HS analysis|It is worrying if people who are considered smart emphasize that everything is uncertain.
Supposition nowadays, criticality is important. Young people are taught that you shouldn’t believe everything you read, and especially in the age of the internet, you should be suspicious of information that spreads quickly.
This is true.
A skeptical attitude also belongs to the principles of journalism, according to which one must try to verify information from several sources. Skepticism, on the other hand, means that a person cannot even find certain information.
However, skepticism can also be used for good – maliciously or unintentionally.
The intention can be good: wouldn’t it basically be good to think about everything with your own brain?
At its worst, the sowing of suspicion can be seen in the propaganda carried out by a state actor, such as Russia.
Fresh an example of that is the Russian Rossija 1 -television channel’s propaganda-filled report President by Alexander Stubb from a trip to Åland. In it, people introduced as Åland people made harsh claims about the Ukrainian refugees on the island, and it was suggested that the demilitarization of Åland was being dismantled.
Russia was repeated in the TV program sowing a propaganda claim that Ukrainians were Nazis. Russia is still living through the Soviet-era war against Nazi Germany, with a reinvented enemy. At the latest, the victory over the Nazis is remembered every year on Victory Day.
At times, Ukraine is portrayed as a more helpless actor controlled by Western countries.
It doesn’t really matter whether the reader believes that Ukraine is a ruthless Nazi state or a helpless wimp. The purpose of propaganda is to confuse and overwhelm, not to be consistent.
Propaganda researchers have called the strategy a “firehose of falsehood”.
Suspicion can also spread quickly on social media. It’s not always about intentional misdeeds.
A taste was seen, for example, during the Olympics. International boxing association IBA of Russian origin, excluded from the Olympics tried to sow doubt about the gender of two female boxers.
From an Algerian Imane from Khelif pictures were circulated in which “only questions were asked” about whether she was a woman. It didn’t help that the committee organizing the Olympics (let alone Khelifi’s father) publicly confirmed the matter.
Earlier in the summer, the Minister of Finance Riikka Purra (ps) did social media updatewho connected the stabbing in Oulu to street gangs right after the events.
He seemed to raise questions. Is the media telling the truth now? Does the researcher or authorities have a secret agenda?
The next day, it turned out that it was not a street gang, but that the suspect had a background in far-right movements, according to the police.
Similarly, rumor mills have been seen after acts of violence, for example in Sweden and in Britain.
British mathematician and philosopher Bertrand Russell already treated skepticism with a certain reservation decades ago.
When skepticism appears as the only option, it paralyzes, says the Nobel laureate in literature.

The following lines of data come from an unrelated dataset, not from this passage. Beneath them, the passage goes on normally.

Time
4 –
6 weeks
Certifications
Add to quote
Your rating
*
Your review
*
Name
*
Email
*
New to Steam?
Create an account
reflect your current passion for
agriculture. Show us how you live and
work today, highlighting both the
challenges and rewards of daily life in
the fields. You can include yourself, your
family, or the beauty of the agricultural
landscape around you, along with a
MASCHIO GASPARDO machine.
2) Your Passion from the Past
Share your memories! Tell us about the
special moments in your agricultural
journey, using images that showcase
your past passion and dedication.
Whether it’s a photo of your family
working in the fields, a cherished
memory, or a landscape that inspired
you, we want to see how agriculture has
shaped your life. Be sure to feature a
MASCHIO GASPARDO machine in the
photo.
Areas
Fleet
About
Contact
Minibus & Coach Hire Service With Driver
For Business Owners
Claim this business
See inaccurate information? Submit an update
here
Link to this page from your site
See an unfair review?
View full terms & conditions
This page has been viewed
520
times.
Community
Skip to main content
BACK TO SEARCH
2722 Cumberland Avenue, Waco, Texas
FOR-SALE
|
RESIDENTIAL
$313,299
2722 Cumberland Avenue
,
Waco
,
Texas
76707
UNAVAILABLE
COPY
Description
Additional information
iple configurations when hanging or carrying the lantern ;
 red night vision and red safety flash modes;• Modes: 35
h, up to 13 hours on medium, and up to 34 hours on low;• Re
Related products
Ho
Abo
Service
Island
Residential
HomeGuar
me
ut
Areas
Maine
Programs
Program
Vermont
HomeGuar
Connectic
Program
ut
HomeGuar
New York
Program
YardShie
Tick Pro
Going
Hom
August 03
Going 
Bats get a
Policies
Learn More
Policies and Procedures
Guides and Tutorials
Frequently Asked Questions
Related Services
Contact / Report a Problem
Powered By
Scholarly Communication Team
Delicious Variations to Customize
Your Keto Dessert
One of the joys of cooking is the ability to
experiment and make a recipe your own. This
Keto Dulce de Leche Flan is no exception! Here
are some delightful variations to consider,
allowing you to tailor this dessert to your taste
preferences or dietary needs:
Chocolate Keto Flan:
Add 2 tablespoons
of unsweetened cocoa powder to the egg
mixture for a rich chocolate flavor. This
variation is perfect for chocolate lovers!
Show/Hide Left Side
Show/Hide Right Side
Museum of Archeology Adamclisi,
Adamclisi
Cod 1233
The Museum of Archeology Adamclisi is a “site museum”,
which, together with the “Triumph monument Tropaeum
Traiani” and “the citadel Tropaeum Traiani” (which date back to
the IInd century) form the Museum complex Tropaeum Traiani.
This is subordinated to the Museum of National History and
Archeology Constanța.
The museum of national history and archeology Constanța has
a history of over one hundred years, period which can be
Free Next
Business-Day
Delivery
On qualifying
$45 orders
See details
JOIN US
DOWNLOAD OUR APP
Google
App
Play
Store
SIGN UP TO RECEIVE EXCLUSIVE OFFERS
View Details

Russell, who also wrote common sense essays, was concerned that smart people emphasize that everything is uncertain. The risk is that only those who don’t even recognize that their opinions are completely absurd are self-confident.
Skepticism is misguided if none of the information provided by institutions is trusted except to be sure.
There are huge amounts of false, contradictory claims on the internet, and they are also manufactured on purpose.
In addition, Russell’s thinking asks, does an overly skeptical attitude create an excuse not to intervene?